** Document layout detection data **
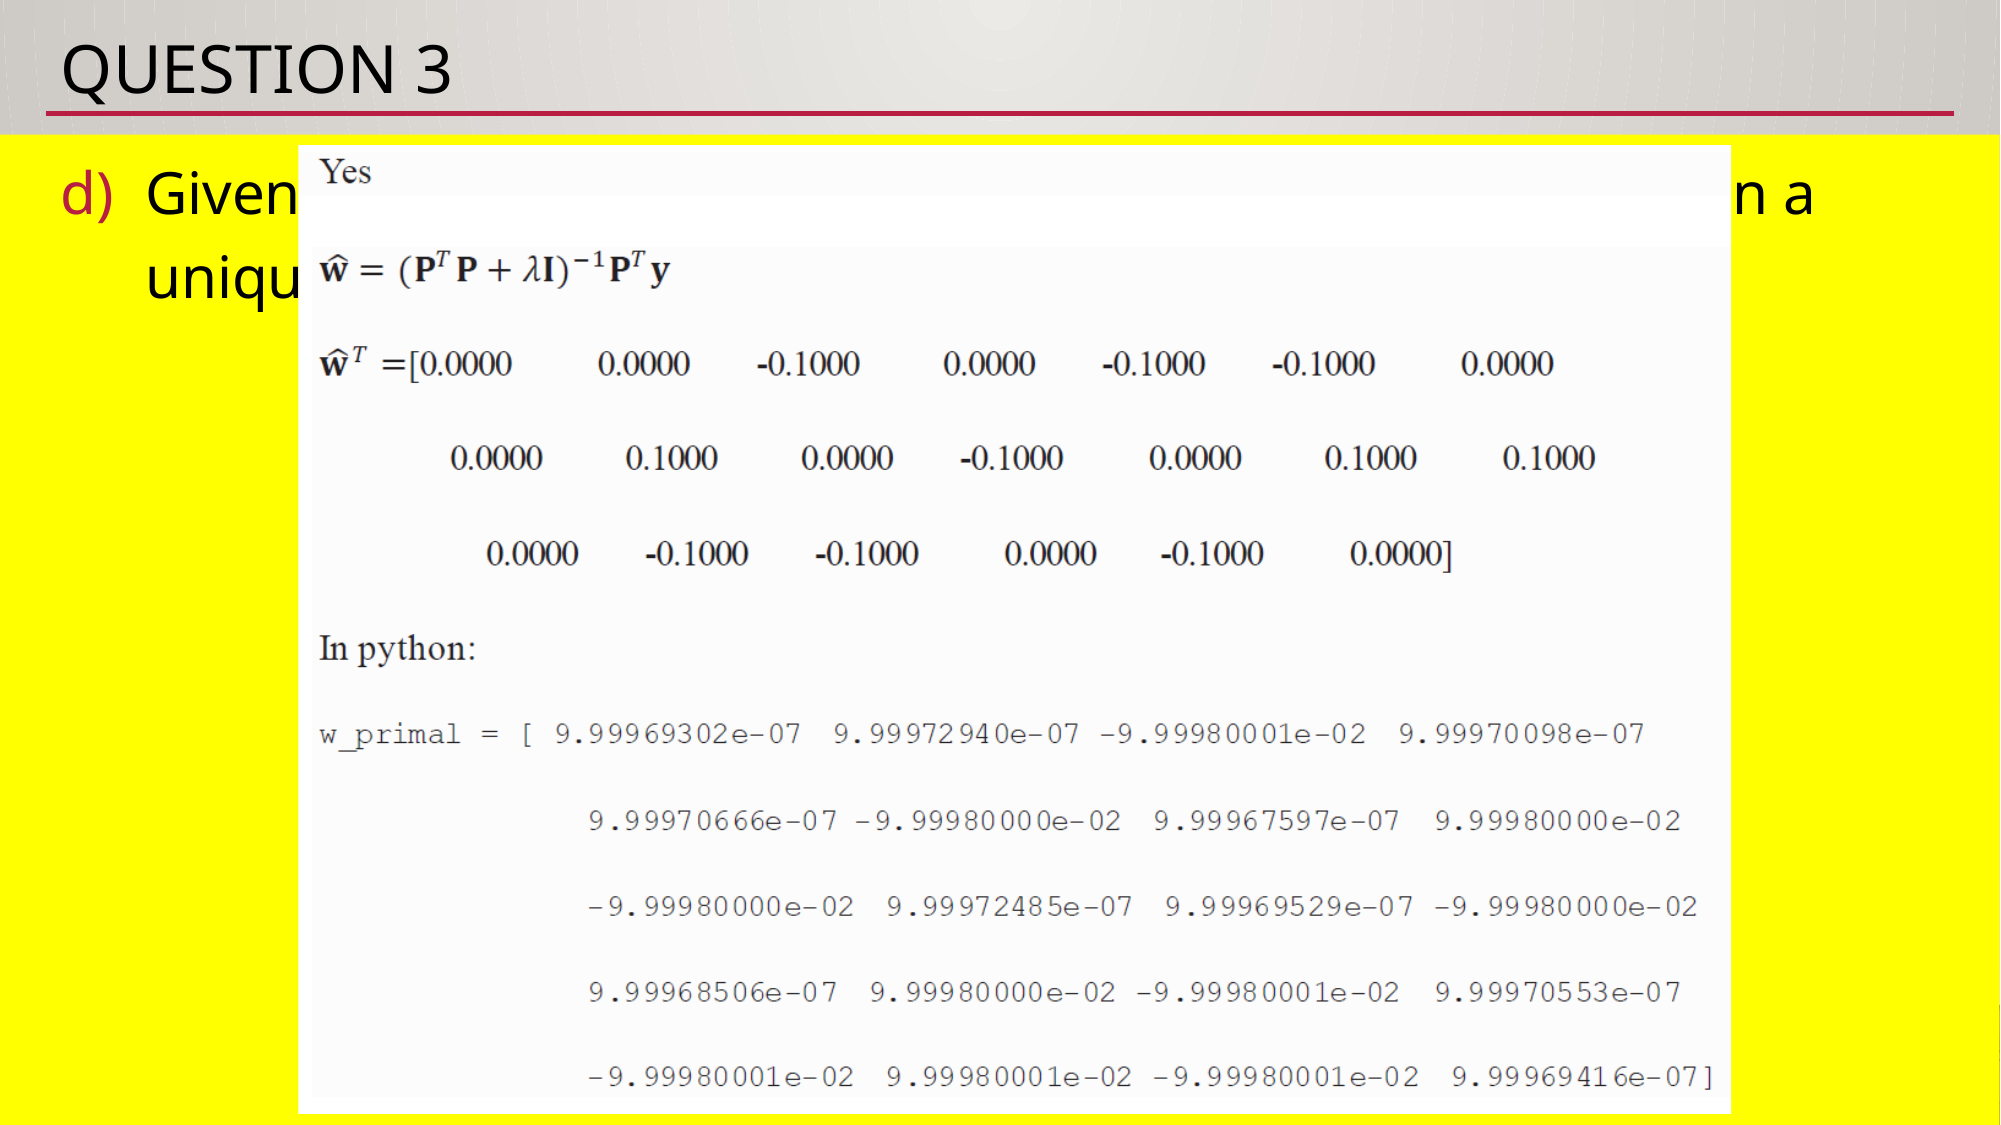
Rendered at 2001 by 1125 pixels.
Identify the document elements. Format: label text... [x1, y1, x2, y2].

title Question 3 [45, 28, 1954, 201]
picture [298, 145, 1732, 1115]
text_box [0, 133, 2000, 1125]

** Description of the task **
Write the records out again exactly; none of the pictures belong in the copy.

** Response to this task **
Rendered at 2001 by 1125 pixels.
Identify the document elements. Format: label text... [x1, y1, x2, y2].

title Question 3 [45, 28, 1954, 201]
picture [298, 145, 1732, 1115]
text_box [0, 133, 2000, 1125]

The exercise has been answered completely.